(Supplied passage)
Testing Data, Factors & Metrics

Testing Data

The Paloma benchmark is used to evaluate these baseline models.

Factors

Paloma evaluates on 585 domains. These are a collection of the most fine-grained domains readily available in current metadata.

Metrics

Paloma measures langauge modeling fit using Perplexity. It is a benchmark of language modeling, so examination of downstream uses is out of scope.

Results

To demonstrate possible uses of results from the Paloma benchmark, we conduct a series of case studies. We show that performance improves in almost all domains as models are scaled, but domains improve unequally. Further, across domains, perplexity is driven by strings in the vocabulary, i.e., types, that occur in most domains, but other types even get worse as models scale. Finally, our experiments isolate change in pretraining corpora and find that pretraining without heterogeneous data sources beyond Common Crawl leads to perplexities that do not improve consistently with tokens seen.

Environmental Impact

The Dolma and Falcon-RefinedWeb baselines were run with on 24 A100s for 9 days per model. The RedPajama, The Pile, C4, and mC4-EN baselines were run on 64 AMD Instinct MI250X GPUs for 2 days per model.
(End Supplied passage)
**About this exercise:** Reproduce the Paloma evaluation passage above in full, word for word. The lines that come next are drawn from a separate, unrelated source.
(Data excerpts)
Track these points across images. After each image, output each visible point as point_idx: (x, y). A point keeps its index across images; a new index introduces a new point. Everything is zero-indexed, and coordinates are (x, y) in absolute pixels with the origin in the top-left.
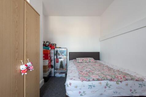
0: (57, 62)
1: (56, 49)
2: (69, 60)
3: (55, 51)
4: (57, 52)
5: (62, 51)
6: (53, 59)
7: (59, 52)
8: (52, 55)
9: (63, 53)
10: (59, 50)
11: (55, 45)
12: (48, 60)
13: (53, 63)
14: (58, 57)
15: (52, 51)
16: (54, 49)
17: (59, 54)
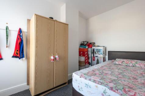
0: (94, 60)
1: (93, 48)
2: (108, 60)
3: (92, 50)
4: (94, 50)
5: (98, 50)
6: (91, 57)
7: (95, 50)
8: (90, 53)
9: (99, 52)
10: (95, 48)
11: (93, 43)
12: (84, 57)
13: (90, 61)
14: (95, 55)
15: (90, 49)
16: (91, 47)
17: (95, 53)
(End Data excerpts)
**Response to the task:**
Testing Data, Factors & Metrics

Testing Data

The Paloma benchmark is used to evaluate these baseline models.

Factors

Paloma evaluates on 585 domains. These are a collection of the most fine-grained domains readily available in current metadata.

Metrics

Paloma measures langauge modeling fit using Perplexity. It is a benchmark of language modeling, so examination of downstream uses is out of scope.

Results

To demonstrate possible uses of results from the Paloma benchmark, we conduct a series of case studies. We show that performance improves in almost all domains as models are scaled, but domains improve unequally. Further, across domains, perplexity is driven by strings in the vocabulary, i.e., types, that occur in most domains, but other types even get worse as models scale. Finally, our experiments isolate change in pretraining corpora and find that pretraining without heterogeneous data sources beyond Common Crawl leads to perplexities that do not improve consistently with tokens seen.

Environmental Impact

The Dolma and Falcon-RefinedWeb baselines were run with on 24 A100s for 9 days per model. The RedPajama, The Pile, C4, and mC4-EN baselines were run on 64 AMD Instinct MI250X GPUs for 2 days per model.